REQUIRED ACTION:
Which lines of the data include the string "pinky"? List them all.

SUPPLIED ENTRIES:

Content starts

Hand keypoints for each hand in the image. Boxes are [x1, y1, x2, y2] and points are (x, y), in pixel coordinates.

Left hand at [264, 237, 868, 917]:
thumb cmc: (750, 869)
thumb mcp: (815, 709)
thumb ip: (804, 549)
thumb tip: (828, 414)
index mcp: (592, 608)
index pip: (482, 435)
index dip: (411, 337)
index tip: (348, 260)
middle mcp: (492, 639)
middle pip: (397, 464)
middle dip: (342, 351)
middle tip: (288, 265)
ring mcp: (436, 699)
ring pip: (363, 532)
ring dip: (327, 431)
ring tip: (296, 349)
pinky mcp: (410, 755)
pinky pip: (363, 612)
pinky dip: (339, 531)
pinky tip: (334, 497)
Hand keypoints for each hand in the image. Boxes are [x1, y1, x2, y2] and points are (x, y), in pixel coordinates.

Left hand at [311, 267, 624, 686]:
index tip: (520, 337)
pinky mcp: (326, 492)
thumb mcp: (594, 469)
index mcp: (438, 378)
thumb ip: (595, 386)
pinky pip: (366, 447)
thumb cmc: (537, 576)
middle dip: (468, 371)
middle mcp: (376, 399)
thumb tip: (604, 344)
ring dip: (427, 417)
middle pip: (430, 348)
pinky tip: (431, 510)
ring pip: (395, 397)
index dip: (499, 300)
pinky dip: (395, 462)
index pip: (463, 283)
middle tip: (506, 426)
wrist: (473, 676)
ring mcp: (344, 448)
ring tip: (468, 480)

Content ends

TASK SOLUTION:
pinky mcp: (410, 755)
pinky pip: (363, 612)
pinky dip: (339, 531)
pinky tip: (334, 497)
pinky mcp: (326, 492)
pinky pip: (366, 447)
pinky tip: (431, 510)
pinky dip: (395, 462)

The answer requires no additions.